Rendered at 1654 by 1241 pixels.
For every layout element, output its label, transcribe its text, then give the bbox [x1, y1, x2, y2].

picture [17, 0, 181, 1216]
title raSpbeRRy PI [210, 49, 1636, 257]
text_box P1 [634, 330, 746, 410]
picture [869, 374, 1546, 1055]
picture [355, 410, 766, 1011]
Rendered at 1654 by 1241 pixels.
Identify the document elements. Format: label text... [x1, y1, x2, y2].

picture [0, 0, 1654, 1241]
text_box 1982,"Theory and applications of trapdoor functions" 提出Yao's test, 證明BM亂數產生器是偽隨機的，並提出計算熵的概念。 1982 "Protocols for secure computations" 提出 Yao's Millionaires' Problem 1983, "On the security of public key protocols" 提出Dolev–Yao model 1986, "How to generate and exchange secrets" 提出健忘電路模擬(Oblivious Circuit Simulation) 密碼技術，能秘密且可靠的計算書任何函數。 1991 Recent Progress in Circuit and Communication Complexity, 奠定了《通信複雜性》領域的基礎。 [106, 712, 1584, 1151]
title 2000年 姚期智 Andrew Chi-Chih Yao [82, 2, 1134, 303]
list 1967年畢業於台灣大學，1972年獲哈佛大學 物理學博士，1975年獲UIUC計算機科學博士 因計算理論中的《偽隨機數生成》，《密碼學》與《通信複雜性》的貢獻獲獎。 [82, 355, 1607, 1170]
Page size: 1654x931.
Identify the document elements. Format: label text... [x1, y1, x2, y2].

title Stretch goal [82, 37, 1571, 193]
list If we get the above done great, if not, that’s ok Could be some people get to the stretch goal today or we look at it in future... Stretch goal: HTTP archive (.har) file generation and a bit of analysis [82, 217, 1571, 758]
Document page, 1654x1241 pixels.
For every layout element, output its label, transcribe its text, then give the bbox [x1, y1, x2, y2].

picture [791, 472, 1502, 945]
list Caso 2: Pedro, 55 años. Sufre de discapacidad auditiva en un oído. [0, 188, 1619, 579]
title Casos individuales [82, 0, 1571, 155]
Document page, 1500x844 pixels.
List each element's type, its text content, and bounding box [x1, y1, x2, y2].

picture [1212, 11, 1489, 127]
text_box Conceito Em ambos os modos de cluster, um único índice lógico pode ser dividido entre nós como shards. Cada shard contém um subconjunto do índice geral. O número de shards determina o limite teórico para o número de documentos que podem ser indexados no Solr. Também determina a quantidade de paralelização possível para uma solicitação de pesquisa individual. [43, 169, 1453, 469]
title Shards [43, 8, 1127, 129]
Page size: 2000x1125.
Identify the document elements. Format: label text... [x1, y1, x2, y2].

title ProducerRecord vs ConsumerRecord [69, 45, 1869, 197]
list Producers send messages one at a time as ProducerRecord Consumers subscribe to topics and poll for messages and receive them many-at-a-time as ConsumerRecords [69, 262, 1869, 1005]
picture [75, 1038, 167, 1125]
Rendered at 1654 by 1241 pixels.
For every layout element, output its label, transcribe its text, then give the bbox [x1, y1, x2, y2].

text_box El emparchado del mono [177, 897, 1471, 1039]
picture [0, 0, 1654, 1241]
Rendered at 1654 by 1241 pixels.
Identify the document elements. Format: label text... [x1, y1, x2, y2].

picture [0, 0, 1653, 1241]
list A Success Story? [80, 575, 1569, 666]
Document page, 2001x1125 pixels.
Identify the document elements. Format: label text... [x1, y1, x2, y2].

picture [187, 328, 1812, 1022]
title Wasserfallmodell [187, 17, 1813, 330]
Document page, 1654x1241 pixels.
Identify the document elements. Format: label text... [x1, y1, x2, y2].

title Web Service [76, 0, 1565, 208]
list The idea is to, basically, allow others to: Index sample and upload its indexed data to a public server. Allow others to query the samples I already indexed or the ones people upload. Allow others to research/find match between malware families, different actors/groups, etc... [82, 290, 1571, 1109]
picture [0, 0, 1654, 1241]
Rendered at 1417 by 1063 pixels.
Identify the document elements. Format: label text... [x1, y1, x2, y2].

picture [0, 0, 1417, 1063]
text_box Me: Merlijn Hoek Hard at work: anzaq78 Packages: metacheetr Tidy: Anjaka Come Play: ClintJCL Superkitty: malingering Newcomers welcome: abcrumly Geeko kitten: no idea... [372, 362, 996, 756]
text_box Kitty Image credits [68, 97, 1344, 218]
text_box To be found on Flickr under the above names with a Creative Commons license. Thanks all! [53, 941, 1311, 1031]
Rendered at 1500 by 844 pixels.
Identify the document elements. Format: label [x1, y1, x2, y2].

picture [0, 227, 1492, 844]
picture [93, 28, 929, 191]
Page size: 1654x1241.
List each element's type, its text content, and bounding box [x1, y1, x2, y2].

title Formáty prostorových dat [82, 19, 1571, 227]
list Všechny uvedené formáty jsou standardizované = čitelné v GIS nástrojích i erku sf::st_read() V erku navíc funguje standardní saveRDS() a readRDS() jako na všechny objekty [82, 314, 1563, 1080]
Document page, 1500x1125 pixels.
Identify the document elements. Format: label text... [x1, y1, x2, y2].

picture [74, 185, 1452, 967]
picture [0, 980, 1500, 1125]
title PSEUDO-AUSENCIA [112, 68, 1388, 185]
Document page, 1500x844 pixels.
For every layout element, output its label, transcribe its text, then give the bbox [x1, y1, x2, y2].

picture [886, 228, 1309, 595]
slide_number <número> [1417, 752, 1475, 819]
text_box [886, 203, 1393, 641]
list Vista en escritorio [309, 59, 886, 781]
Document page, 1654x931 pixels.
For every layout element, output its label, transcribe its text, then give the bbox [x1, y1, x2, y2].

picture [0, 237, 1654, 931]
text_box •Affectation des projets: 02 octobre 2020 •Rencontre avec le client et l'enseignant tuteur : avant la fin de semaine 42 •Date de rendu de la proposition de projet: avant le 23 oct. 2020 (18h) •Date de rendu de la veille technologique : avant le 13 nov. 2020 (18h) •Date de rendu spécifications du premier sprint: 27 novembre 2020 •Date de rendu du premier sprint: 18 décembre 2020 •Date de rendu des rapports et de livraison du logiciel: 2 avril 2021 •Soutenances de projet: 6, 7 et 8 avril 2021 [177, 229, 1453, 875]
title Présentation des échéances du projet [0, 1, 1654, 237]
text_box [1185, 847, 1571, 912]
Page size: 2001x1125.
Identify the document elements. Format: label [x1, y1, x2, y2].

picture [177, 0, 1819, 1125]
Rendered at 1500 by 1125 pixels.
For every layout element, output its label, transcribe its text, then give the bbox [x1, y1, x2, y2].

· · ·

### Set task
Reproduce every line of the entries above verbatim, with no changes.

### Task solution
Rendered at 1654 by 1241 pixels.
For every layout element, output its label, transcribe its text, then give the bbox [x1, y1, x2, y2].

picture [17, 0, 181, 1216]
title raSpbeRRy PI [210, 49, 1636, 257]
text_box P1 [634, 330, 746, 410]
picture [869, 374, 1546, 1055]
picture [355, 410, 766, 1011]
Rendered at 1654 by 1241 pixels.
Identify the document elements. Format: label text... [x1, y1, x2, y2].

picture [0, 0, 1654, 1241]
text_box 1982,"Theory and applications of trapdoor functions" 提出Yao's test, 證明BM亂數產生器是偽隨機的，並提出計算熵的概念。 1982 "Protocols for secure computations" 提出 Yao's Millionaires' Problem 1983, "On the security of public key protocols" 提出Dolev–Yao model 1986, "How to generate and exchange secrets" 提出健忘電路模擬(Oblivious Circuit Simulation) 密碼技術，能秘密且可靠的計算書任何函數。 1991 Recent Progress in Circuit and Communication Complexity, 奠定了《通信複雜性》領域的基礎。 [106, 712, 1584, 1151]
title 2000年 姚期智 Andrew Chi-Chih Yao [82, 2, 1134, 303]
list 1967年畢業於台灣大學，1972年獲哈佛大學 物理學博士，1975年獲UIUC計算機科學博士 因計算理論中的《偽隨機數生成》，《密碼學》與《通信複雜性》的貢獻獲獎。 [82, 355, 1607, 1170]
Page size: 1654x931.
Identify the document elements. Format: label text... [x1, y1, x2, y2].

title Stretch goal [82, 37, 1571, 193]
list If we get the above done great, if not, that’s ok Could be some people get to the stretch goal today or we look at it in future... Stretch goal: HTTP archive (.har) file generation and a bit of analysis [82, 217, 1571, 758]
Document page, 1654x1241 pixels.
For every layout element, output its label, transcribe its text, then give the bbox [x1, y1, x2, y2].

picture [791, 472, 1502, 945]
list Caso 2: Pedro, 55 años. Sufre de discapacidad auditiva en un oído. [0, 188, 1619, 579]
title Casos individuales [82, 0, 1571, 155]
Document page, 1500x844 pixels.
List each element's type, its text content, and bounding box [x1, y1, x2, y2].

picture [1212, 11, 1489, 127]
text_box Conceito Em ambos os modos de cluster, um único índice lógico pode ser dividido entre nós como shards. Cada shard contém um subconjunto do índice geral. O número de shards determina o limite teórico para o número de documentos que podem ser indexados no Solr. Também determina a quantidade de paralelização possível para uma solicitação de pesquisa individual. [43, 169, 1453, 469]
title Shards [43, 8, 1127, 129]
Page size: 2000x1125.
Identify the document elements. Format: label text... [x1, y1, x2, y2].

title ProducerRecord vs ConsumerRecord [69, 45, 1869, 197]
list Producers send messages one at a time as ProducerRecord Consumers subscribe to topics and poll for messages and receive them many-at-a-time as ConsumerRecords [69, 262, 1869, 1005]
picture [75, 1038, 167, 1125]
Rendered at 1654 by 1241 pixels.
For every layout element, output its label, transcribe its text, then give the bbox [x1, y1, x2, y2].

text_box El emparchado del mono [177, 897, 1471, 1039]
picture [0, 0, 1654, 1241]
Rendered at 1654 by 1241 pixels.
Identify the document elements. Format: label text... [x1, y1, x2, y2].

picture [0, 0, 1653, 1241]
list A Success Story? [80, 575, 1569, 666]
Document page, 2001x1125 pixels.
Identify the document elements. Format: label text... [x1, y1, x2, y2].

picture [187, 328, 1812, 1022]
title Wasserfallmodell [187, 17, 1813, 330]
Document page, 1654x1241 pixels.
Identify the document elements. Format: label text... [x1, y1, x2, y2].

title Web Service [76, 0, 1565, 208]
list The idea is to, basically, allow others to: Index sample and upload its indexed data to a public server. Allow others to query the samples I already indexed or the ones people upload. Allow others to research/find match between malware families, different actors/groups, etc... [82, 290, 1571, 1109]
picture [0, 0, 1654, 1241]
Rendered at 1417 by 1063 pixels.
Identify the document elements. Format: label text... [x1, y1, x2, y2].

picture [0, 0, 1417, 1063]
text_box Me: Merlijn Hoek Hard at work: anzaq78 Packages: metacheetr Tidy: Anjaka Come Play: ClintJCL Superkitty: malingering Newcomers welcome: abcrumly Geeko kitten: no idea... [372, 362, 996, 756]
text_box Kitty Image credits [68, 97, 1344, 218]
text_box To be found on Flickr under the above names with a Creative Commons license. Thanks all! [53, 941, 1311, 1031]
Rendered at 1500 by 844 pixels.
Identify the document elements. Format: label [x1, y1, x2, y2].

picture [0, 227, 1492, 844]
picture [93, 28, 929, 191]
Page size: 1654x1241.
List each element's type, its text content, and bounding box [x1, y1, x2, y2].

title Formáty prostorových dat [82, 19, 1571, 227]
list Všechny uvedené formáty jsou standardizované = čitelné v GIS nástrojích i erku sf::st_read() V erku navíc funguje standardní saveRDS() a readRDS() jako na všechny objekty [82, 314, 1563, 1080]
Document page, 1500x1125 pixels.
Identify the document elements. Format: label text... [x1, y1, x2, y2].

picture [74, 185, 1452, 967]
picture [0, 980, 1500, 1125]
title PSEUDO-AUSENCIA [112, 68, 1388, 185]
Document page, 1500x844 pixels.
For every layout element, output its label, transcribe its text, then give the bbox [x1, y1, x2, y2].

picture [886, 228, 1309, 595]
slide_number <número> [1417, 752, 1475, 819]
text_box [886, 203, 1393, 641]
list Vista en escritorio [309, 59, 886, 781]
Document page, 1654x931 pixels.
For every layout element, output its label, transcribe its text, then give the bbox [x1, y1, x2, y2].

picture [0, 237, 1654, 931]
text_box •Affectation des projets: 02 octobre 2020 •Rencontre avec le client et l'enseignant tuteur : avant la fin de semaine 42 •Date de rendu de la proposition de projet: avant le 23 oct. 2020 (18h) •Date de rendu de la veille technologique : avant le 13 nov. 2020 (18h) •Date de rendu spécifications du premier sprint: 27 novembre 2020 •Date de rendu du premier sprint: 18 décembre 2020 •Date de rendu des rapports et de livraison du logiciel: 2 avril 2021 •Soutenances de projet: 6, 7 et 8 avril 2021 [177, 229, 1453, 875]
title Présentation des échéances du projet [0, 1, 1654, 237]
text_box [1185, 847, 1571, 912]
Page size: 2001x1125.
Identify the document elements. Format: label [x1, y1, x2, y2].

picture [177, 0, 1819, 1125]
Rendered at 1500 by 1125 pixels.
For every layout element, output its label, transcribe its text, then give the bbox [x1, y1, x2, y2].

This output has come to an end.